You know that mindless foraging feeling? Where you stare spaced out into the insides of a fridge, freezer, cabinet, vending machine– doesn’t really matter, trying to figure out what will really satisfy your hunger?

You know for a fact the answer is NOT twenty handfuls of potato chips or a pint of mint chocolate chip ice cream and yet…

It happens.

With full awareness we concede that something is better than nothing– that full and slightly nauseous is better than uncomfortably empty and afraid we’ll never find exactly what we’re looking for.

Which of course, we won’t. Not in the pantry.

We know the question.

What will feed our heart and soul, our desire to feel connected, passionate and alive? The answers just always seem so elusive. And we’re so conditioned to look for something concrete. A tangible thing or direction.

Black suede boots. Softer towels. A new town. More kale. A better career. Botox.

We know it’s all malarkey. Sort of. But maybe…

This is kind of how I feel about the pre-packaged blind optimism alternatives.
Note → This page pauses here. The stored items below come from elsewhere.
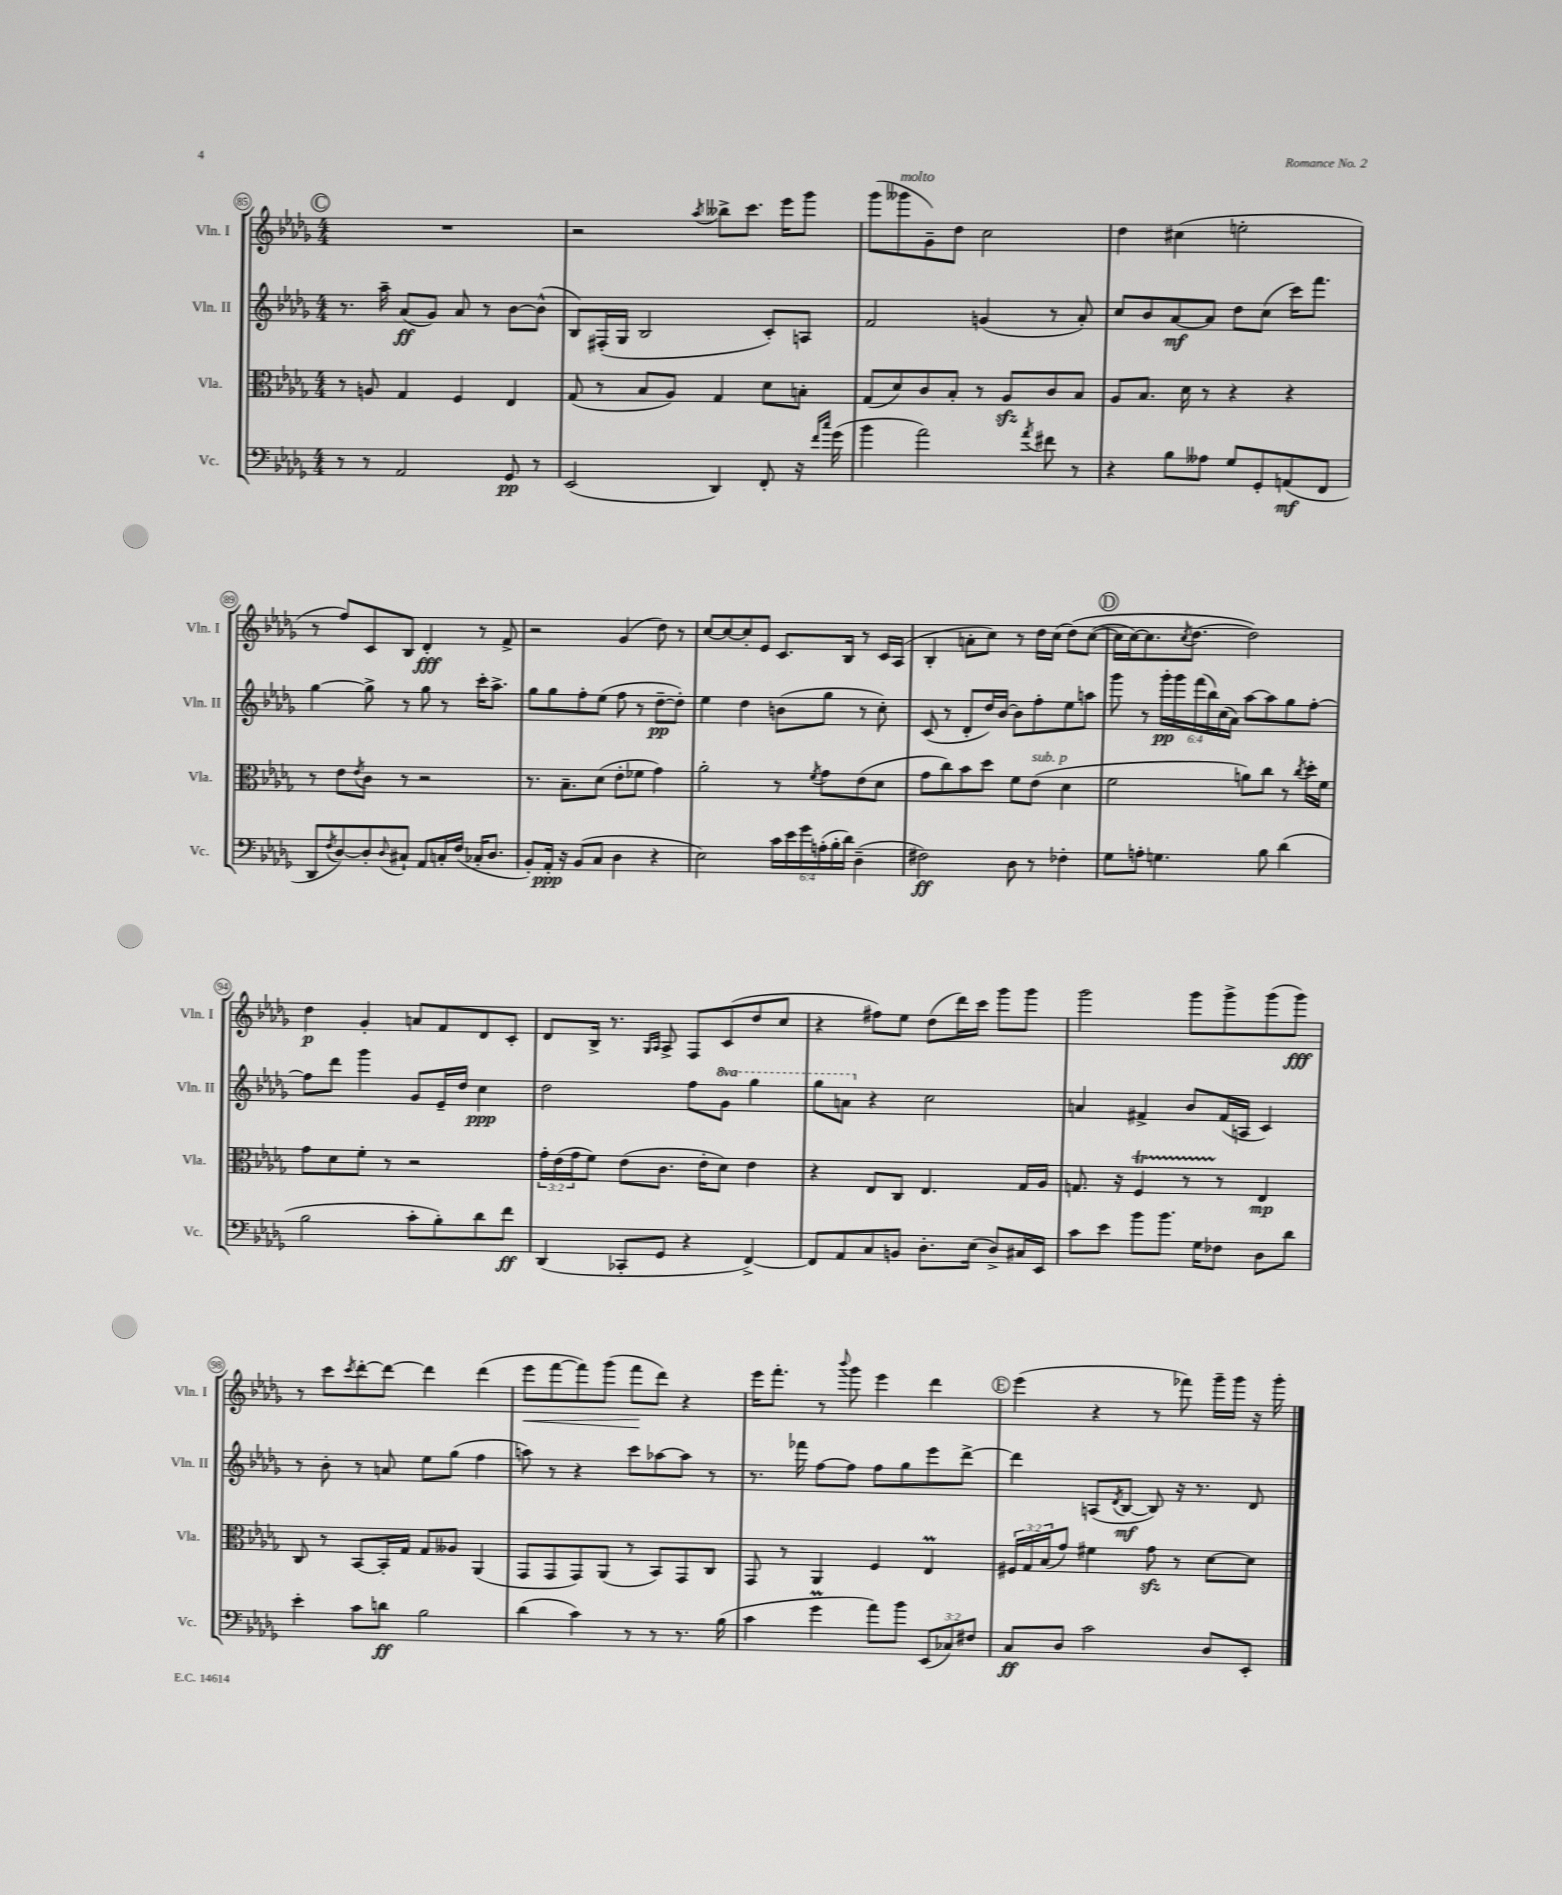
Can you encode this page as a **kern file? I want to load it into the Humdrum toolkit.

**kern	**kern	**kern	**kern
*staff4	*staff3	*staff2	*staff1
*clefF4	*clefC3	*clefG2	*clefG2
*k[b-e-a-d-g-]	*k[b-e-a-d-g-]	*k[b-e-a-d-g-]	*k[b-e-a-d-g-]
*M4/4	*M4/4	*M4/4	*M4/4
8r	8r	8.r	1r
8r	8A/	.	.
.	.	16aa-~\	.
2AA-/	4G-/	(8a-/L	.
.	.	8g-/J)	.
.	4F/	8a-/	.
.	.	8r	.
8GG-/	4E-/	[8b-\L	.
8r	.	(8b-^^\]J	.
=	=	=	=
(2EE-/	(8G-/	8B-/L)	2r
.	8r	(16F#'/L	.
.	.	16G-/JJ	.
.	8B-/L	2B-/	.
.	8A-/J)	.	.
.	.	.	8qaa-/
4DD-/)	4G-/	.	8bb--^\L
.	.	.	8.ccc\J
8FF'/	8d-\L	8c'/L)	.
.	.	.	16eee-\LK
16r	8B'\J	8A/J	8ggg-\J
16qqf/LL	.	.	.
16qqcc/JJ	.	.	.
(16g-\	.	.	.
=	=	=	=
4b-\	(8G-/L	2f/	(8ggg-\L
.	8d-/)	.	8ggg--\
2a-\)	8c/	.	8g-~\)
.	8B-'/J	.	8dd-\J
.	8r	(4g/	2cc\
.	8A-/L	.	.
8qa-/	.	.	.
8f#\	8c/	8r	.
8r	8B-/J	8a-'/)	.
=	=	=	=
4r	8A-/L	8cc/L	4dd-\
.	8.B-/J	8b-/	.
8B-\L	.	[8a-/	(4cc#\
.	16d-\	.	.
8A--\J	8r	8a-/]J	.
8G-/L	4r	8dd-\L	2ee'\
8GG-'/	.	(8cc\J	.
(8AA/	4r	16ccc\LK)	.
.	.	8.fff\J	.
8FF/J	.	.	.
=	=	=	=
8DD-/L	8r	[4gg-\	8r
8qF/	.	.	.
[8D-/)	8e-\L	.	8ff/L)
.	8qe-/	.	.
8D-'/]	8c\J	8gg-^\]	8c/
8qqD-/	.	.	.
8C#`/J	8r	8r	8B-/J
8AA-/L	2r	8gg-\	4d-'/
16C'/L	.	8r	.
(16F/JJ	.	.	.
16C-'/LK	.	16ccc'\LK	8r
8.D-/J	.	8.aa-^\J	.
.	.	.	8f^/
=	=	=	=
8BB-'/L)	8.r	8gg-\L	2r
16AA-'/Jk	.	8gg-\	.
16r	8.B-~\L	.	.
(8BB-/L	.	8ff'\	.
8C/J	(8d-\J	(8ee-\J	.
4D-\	8e-'\L	8ff\	(4g-/
.	8f-\J	8r	.
4r	4g-\)	[8dd-~\L	8dd-\)
.	.	8dd-'\]J)	8r
=	=	=	=
2E-\)	2a-'\	4ee-\	[8cc/L
.	.	.	8cc/_
.	.	4dd-\	8cc'/]
.	.	.	8e-/J
24c\LL	8r	(8b\L	8.c/L
24e-\	.	.	.
24g-\	.	.	.
.	8qf/	.	.
(24A'\	8g-\L	8gg-\J	.
24B-'\	.	.	.
.	.	.	16B-/Jk
24d-\JJ)	.	.	.
(4D-~\	(8e-\	8r	8r
.	8d-\J	8cc'\)	16c/LL
.	.	.	(16A-/JJ
=	=	=	=
2F#\)	8g-\L	(8c/	4B-'/
.	8cc\)	8r	.
.	8b-\	8d-'/L	8a'\L
.	8dd-\J	16dd-/L)	8cc\J)
.	.	[16b-/JJ	.
8D-\	8f\L	8b-\]L	8r
8r	(8e-\J	8ff'\	16dd-\LL
.	.	.	(16cc\JJ
4F-'\	4d-\	8ee-\	&(8dd-\L)
.	.	8aa\J	([8cc\J
=	=	=	=
8G-\L	2f\	8ggg-\	16cc\]LL
.	.	.	[16cc\J)
8A'\J	.	8r	8.cc\]
4.G\	.	24ggg-'\LL	.
.	.	24ggg-\	.
.	.	.	8qcc/
.	.	.	[8.dd-\J
.	.	(24fff\	.
.	.	24bb-\)	.
.	.	(24cc\	.
.	.	24a-\JJ)	.
.	8a\L)	[8aa-\L	2dd-\]&)
8B-\	8cc\J	8aa-\]	.
(4d-\	8r	8gg-\	.
.	8qcc/	.	.
.	16dd-'\LL	[8ff'\J	.
.	16f\JJ	.	.
=	=	=	=
2B-\	8g-\L	8ff\]L	4dd-\
.	8d-\	8ddd-\J	.
.	8f'\J	4ggg-\	4g-'/
.	8r	.	.
8c'\L	2r	8g-/L	8a/L
8B-'\)	.	16e-~/L	8f/
.	.	16dd-/JJ	.
8d-\	.	4cc\	8d-/
8f\J	.	.	8c'/J
=	=	=	=
(4DD-/	24g-'\LL	2dd-\	8d-/L
.	(24e-\	.	.
.	24g-\J	.	.
.	8f\J)	.	16B-^/Jk
.	.	.	8.r
8CC-'/L	(8e-\L	.	.
.	.	.	16qqG-/LL
.	.	.	16qqA-/JJ
8GG-/J	8.c\J	.	8A-^/
4r	.	8ff\L	8F/L
.	16e-'\LK	.	.
.	8d-\J)	8gg-\J	(8c/
[4FF^/)	4e-\	4ggg-\	8dd-/
.	.	.	8cc/J
=	=	=	=
8FF/]L	4r	8ggg-\L	4r
8AA-/	.	8aa\J	.
8C/	8E-/L	4r	8ff#\L)
8BB/J	8C/J	.	8ee-\J
8.D-'\L	4.E-/	2cc\	(8dd-\L
.	.	.	16ddd-\L)
(16E-\Jk	.	.	16ccc\JJ
8D-^/L)	.	.	8ggg-\L
16C#/L	16G-/LL	.	8ggg-\J
16EE-/JJ	16A-/JJ	.	.
=	=	=	=
8c\L	8.G/	4a/	2ggg-\
8e-\J	.	.	.
.	16r	.	.
8b-\L	4F/	4f#^/	.
8.b-\J	.	.	.
.	8r	8b-/L	8ggg-\L
16G-\LK	.	.	.
8F-\J	8r	(16f#/L	8ggg-^\
.	.	16A/JJ	.
8D-\L	4E-/	4c/)	(8ggg-\
8d-\J	.	.	8ggg-\J)
=	=	=	=
4e-'\	8C/	8r	8r
.	8r	8b-'\	8ccc\L
.	.	.	8qccc/
8c\L	[8BB-/L	8r	[8ddd-'\
8d\J	16BB-'/]L	8a/	8ddd-\_J
.	16G-/JJ	.	.
2B-\	8G-/L	8ee-\L	4ddd-\]
.	8A--/J	(8gg-\J	.
.	(4AA-/	4ff\	(4ddd-\
=	=	=	=
(4d-\	8GG-/L	8aa\)	8eee-\L
.	8GG-/	8r	[8fff\
4c\)	8GG-/)	4r	8fff\])
.	(8AA-/J	.	(8ggg-\J
8r	8r	8ccc\L	8fff\L
8r	8BB-/L)	[8aa-\	8ddd-\J)
8.r	8GG-/	8aa-\]J	4r
.	8C/J	8r	.
(16B-\	.	.	.
=	=	=	=
4c\	8GG-/	8.r	16eee-\LK
.	.	.	8.fff'\J
.	8r	.	.
.	.	16fff-\	.
4g-\	4AA-/	[8ff\L	8r
.	.	.	8qqbbb-/
.	.	8ff\]J	8ggg-\
8a-\L)	4F/	8ff\L	4eee-\
8b-\J	.	8gg-\	.
(12EE-/L	4E-/	8eee-\	4ddd-\
12C-/)	.	.	.
.	.	[8ddd-^\J	.
12F#/J	.	.	.
=	=	=	=
8C/L	24F#/LL	4ddd-\]	(4eee-\
.	24G-/	.	.
.	(24B-/J	.	.
8D-/J	8g-/J)	.	.
2c\	4f#\	(8A/L	4r
.	.	8qd-/	.
.	.	[8B-/J	.
.	8g-\	8B-/])	8r
.	8r	16r	8fff-\)
.	.	8.r	.
8D-/L	[8d-\L	.	16ggg-~\LL
.	.	.	16ggg-\JJ
8EE-'/J	8d-\]J	8d-/	16r
.	.	.	16ggg-'\
==	==	==	==
*-	*-	*-	*-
The… “Keep Calm and Carry On” “Chin Up”, “March Ahead”, “Think Pink”, “Look at the Bright Side” and other deadening platitudes.

They all feel fake. Like withered wrinkly kale.

Or the spun pink sugar nourishment of cotton candy.

Well yeah, okay, wouldn’t we all just do it, if it were indeed that simple?

This weekend our family watched an amazing movie called Tomorrowland, in which a young girl relays back to her father an old Cherokee parable he’d repeatedly told her growing up.

It is simple, yet profound.

Opens up choice through the lens of understanding the duality of human nature instead of being reductive about what we should do.

It goes like this.

A grandfather talks to his grandson. “There is a battle that goes inside everyone. It is between two wolves. One is the wolf of darkness and despair. The other is the wolf of light and hope.”

“Which one will win?” his grandson asks.

The elder answers, “The one you feed.”

There’s no Just Do It call to action. No overbearing command that suggests anything’s possible if we just put our mind to it. No bold assumptions about what we should be capable of.

Simply a quiet powerful observation of the struggle, to one degree or another, that goes on inside all of us, the reality of our human predicament and the ultimate power of choice.

It doesn’t end with feed hope.

Or save the wolf of light.

It seems to be championing the remarkable neuroplasticity of our brains, the incredible fortitude of our hearts and the courage of our spirit to know what will make it soar.